Prompt: According to the barium meal text, how long does the intravenous injection of Buscopan relax the smooth muscle in the stomach?
++++ Document excerpt ++++
Barium Meal (Gastrografin)
The barium meal is a radiological examination of the upper gastro-intestinal tract which includes the oesophagus, stomach and duodenum. It is used to demonstrate inflammation, structure formation, hiatal hernia as well as ulcers and tumours.
It can be performed using a single or double contrast technique where barium is swallowed and a series of X-rays is taken. The optimum way of performing this examination utilises the double contrast method which produces good distension as well as a good coating of the mucosal surface permitting demonstration of superficial abnormalities as well as larger lesions.
The examination commences with an intravenous injection of Buscopan (or equivalent) which causes relaxation of the smooth muscle in the stomach for 10 to 15 minutes.
This allows the stomach to be adequately distended and stops peristalsis for the period of the test.
A granular effervescent agent is then swallowed with a small amount of water.
This generates gas in the stomach to distend it. Thereafter you will be asked to swallow a small cup of barium while X-rays of the oesophagus are taken.
A further series of X-rays is taken showing these areas in a variety of projections to demonstrate any abnormalities.
The conclusion of the examination, a mild purgative is administered to facilitate the passage of the barium and the patient is encouraged to drink plenty of fluid.
The barium may colour your stools grey or white for 48 to 72 hours after the procedure. Sometimes the barium can cause temporary constipation, which is usually treated with an over-the-counter laxative. Drinking large quantities of fluids for several days following the test can also help.
If you are unable to have a bowel movement or if your bowel habits undergo any significant changes following the exam, you should contact your physician.
++++ Supplied data ++++
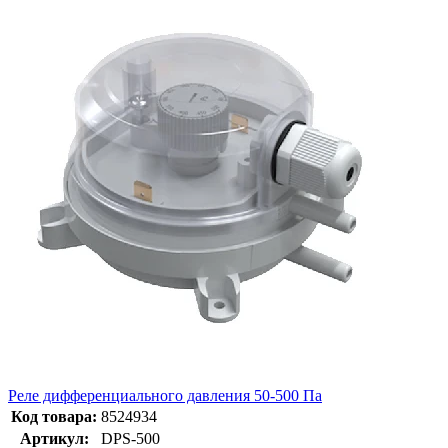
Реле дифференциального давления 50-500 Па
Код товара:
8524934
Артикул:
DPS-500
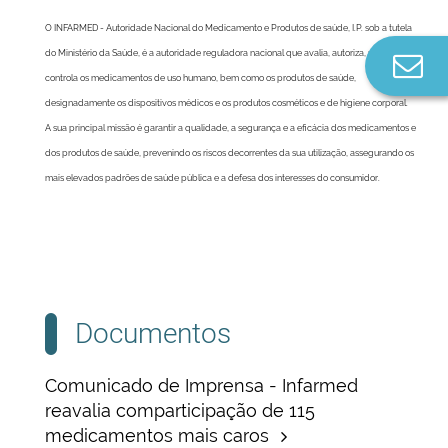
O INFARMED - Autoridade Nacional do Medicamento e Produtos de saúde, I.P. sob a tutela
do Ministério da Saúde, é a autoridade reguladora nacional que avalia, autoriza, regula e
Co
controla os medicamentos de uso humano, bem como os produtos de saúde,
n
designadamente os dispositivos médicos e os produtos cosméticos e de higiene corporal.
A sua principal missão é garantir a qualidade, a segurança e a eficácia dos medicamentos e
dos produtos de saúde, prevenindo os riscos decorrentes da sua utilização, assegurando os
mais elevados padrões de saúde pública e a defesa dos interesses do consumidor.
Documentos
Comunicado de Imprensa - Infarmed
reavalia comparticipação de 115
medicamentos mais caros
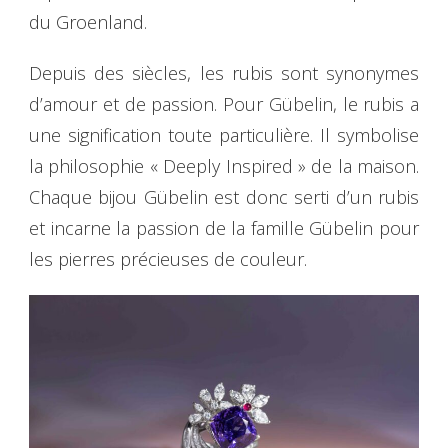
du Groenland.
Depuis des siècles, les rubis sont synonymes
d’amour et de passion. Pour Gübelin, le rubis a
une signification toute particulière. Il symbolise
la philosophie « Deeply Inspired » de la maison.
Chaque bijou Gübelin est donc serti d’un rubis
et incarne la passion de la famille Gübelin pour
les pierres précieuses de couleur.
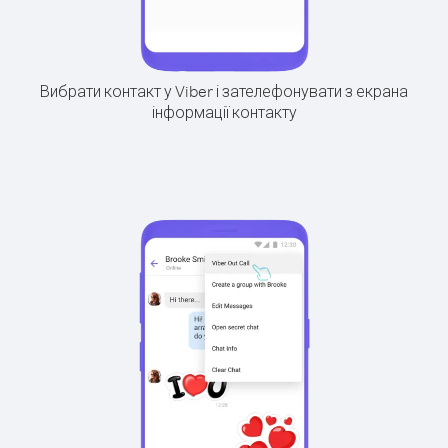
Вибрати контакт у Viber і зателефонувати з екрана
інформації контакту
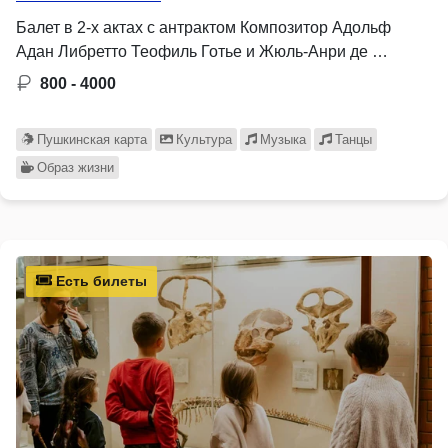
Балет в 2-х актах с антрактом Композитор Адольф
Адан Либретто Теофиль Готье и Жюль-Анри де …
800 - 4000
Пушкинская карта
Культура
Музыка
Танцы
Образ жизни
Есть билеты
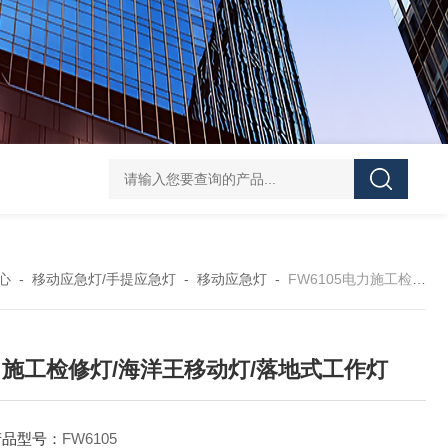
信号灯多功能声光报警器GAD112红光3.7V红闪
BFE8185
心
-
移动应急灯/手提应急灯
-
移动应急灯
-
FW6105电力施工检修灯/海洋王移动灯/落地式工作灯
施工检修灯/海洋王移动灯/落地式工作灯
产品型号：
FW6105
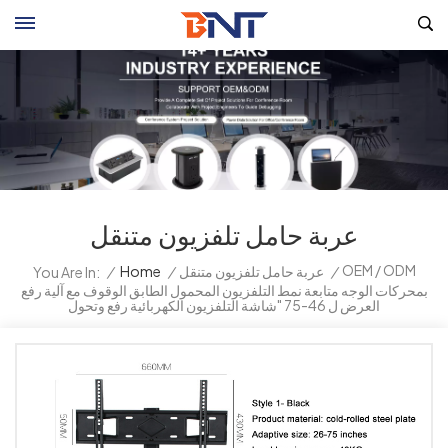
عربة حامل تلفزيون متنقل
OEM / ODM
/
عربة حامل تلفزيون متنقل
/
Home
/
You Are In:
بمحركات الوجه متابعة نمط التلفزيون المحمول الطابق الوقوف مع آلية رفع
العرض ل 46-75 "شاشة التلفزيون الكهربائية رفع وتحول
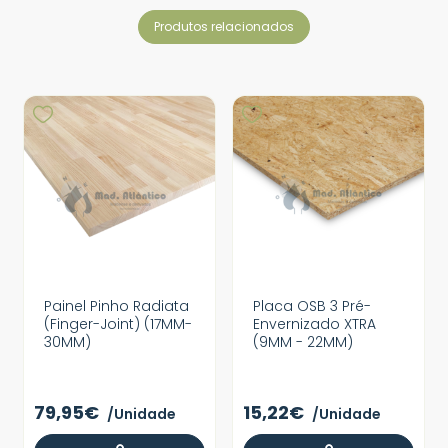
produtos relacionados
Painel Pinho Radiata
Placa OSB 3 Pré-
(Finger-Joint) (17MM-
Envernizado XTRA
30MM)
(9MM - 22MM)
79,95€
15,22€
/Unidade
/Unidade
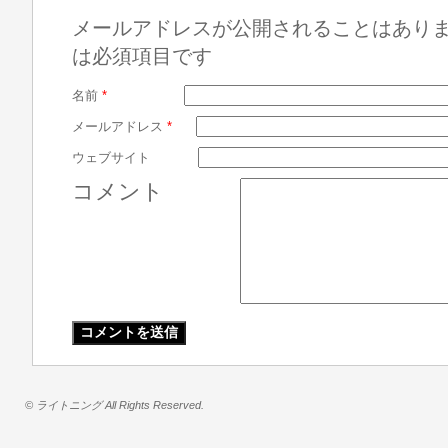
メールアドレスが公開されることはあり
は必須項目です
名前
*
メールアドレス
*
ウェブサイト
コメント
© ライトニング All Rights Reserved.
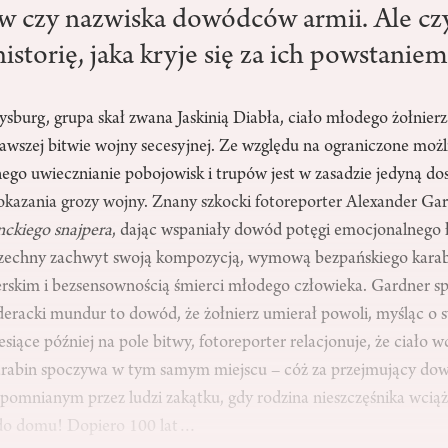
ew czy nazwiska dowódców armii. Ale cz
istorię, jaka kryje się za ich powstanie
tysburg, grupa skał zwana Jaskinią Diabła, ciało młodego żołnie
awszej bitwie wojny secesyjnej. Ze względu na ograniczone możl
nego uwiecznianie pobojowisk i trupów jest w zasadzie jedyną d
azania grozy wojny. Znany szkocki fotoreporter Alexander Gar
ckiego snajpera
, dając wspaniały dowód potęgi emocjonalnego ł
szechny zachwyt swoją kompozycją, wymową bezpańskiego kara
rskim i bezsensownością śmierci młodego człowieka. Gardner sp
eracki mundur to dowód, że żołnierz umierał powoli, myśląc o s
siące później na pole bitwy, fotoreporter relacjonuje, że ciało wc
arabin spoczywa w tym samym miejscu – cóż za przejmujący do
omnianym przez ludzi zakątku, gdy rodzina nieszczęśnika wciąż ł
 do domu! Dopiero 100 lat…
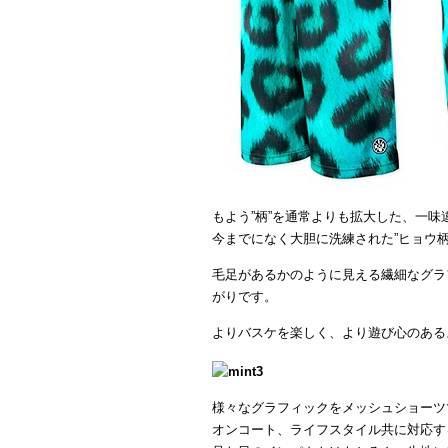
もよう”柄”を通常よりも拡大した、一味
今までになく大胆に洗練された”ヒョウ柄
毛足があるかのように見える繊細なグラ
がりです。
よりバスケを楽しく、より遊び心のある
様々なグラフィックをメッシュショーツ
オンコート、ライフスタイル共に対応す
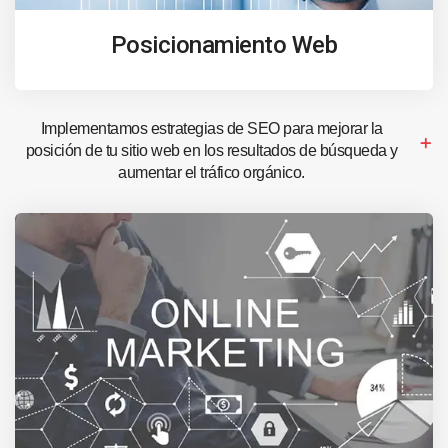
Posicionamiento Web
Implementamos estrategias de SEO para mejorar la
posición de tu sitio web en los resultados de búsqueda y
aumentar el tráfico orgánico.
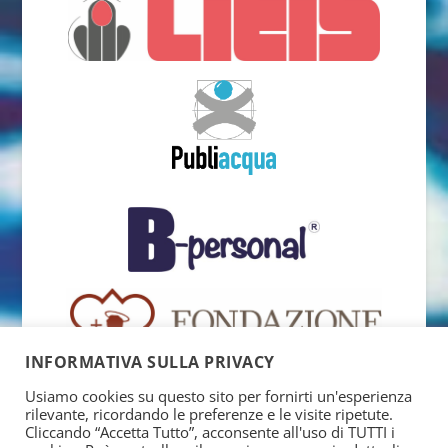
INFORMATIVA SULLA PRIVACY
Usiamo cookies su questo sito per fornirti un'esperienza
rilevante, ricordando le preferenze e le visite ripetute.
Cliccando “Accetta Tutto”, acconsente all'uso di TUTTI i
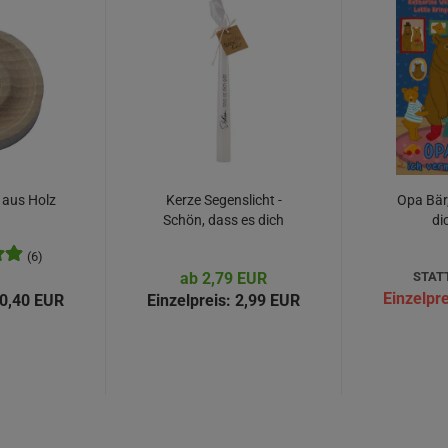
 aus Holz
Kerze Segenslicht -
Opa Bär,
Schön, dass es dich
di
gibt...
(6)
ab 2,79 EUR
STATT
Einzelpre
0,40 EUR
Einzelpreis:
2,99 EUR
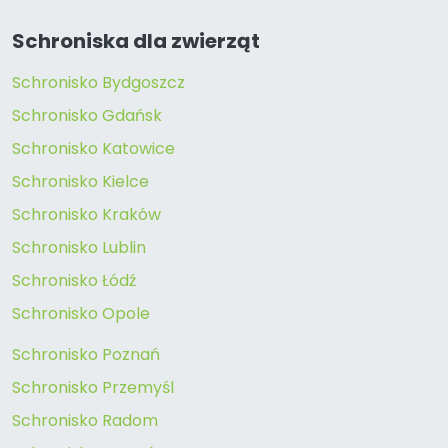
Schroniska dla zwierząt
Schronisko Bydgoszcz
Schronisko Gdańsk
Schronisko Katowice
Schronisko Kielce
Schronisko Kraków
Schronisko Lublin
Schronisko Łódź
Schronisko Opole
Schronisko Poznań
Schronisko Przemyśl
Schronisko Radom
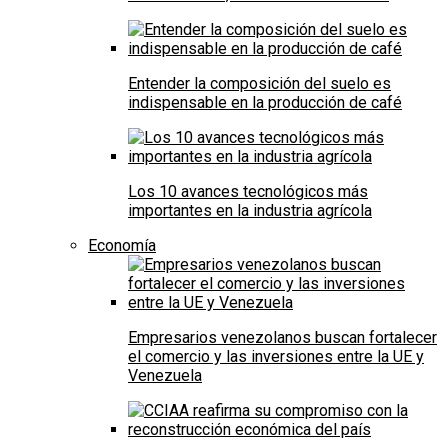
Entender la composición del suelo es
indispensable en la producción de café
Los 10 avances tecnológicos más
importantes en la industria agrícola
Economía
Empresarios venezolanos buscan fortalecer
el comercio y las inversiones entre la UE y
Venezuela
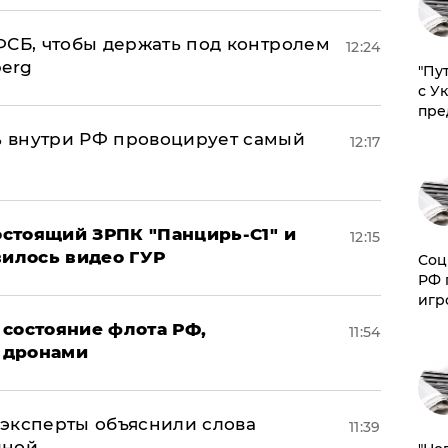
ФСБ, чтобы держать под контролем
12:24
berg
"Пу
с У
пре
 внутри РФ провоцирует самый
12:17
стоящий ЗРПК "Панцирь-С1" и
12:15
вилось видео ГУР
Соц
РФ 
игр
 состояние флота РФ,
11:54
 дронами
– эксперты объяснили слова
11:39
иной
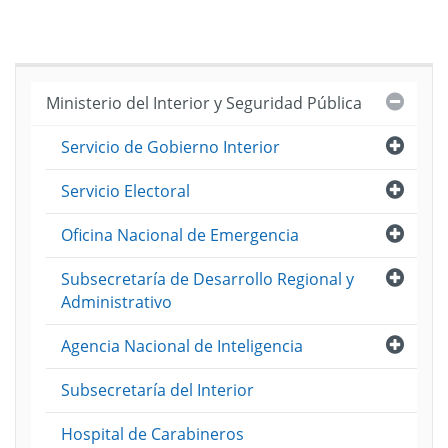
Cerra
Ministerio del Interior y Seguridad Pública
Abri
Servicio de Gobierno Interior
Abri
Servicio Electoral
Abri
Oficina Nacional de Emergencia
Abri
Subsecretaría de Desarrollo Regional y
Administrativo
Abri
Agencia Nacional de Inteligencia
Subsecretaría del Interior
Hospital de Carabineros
++++
Written response: 10 to 15 minutes.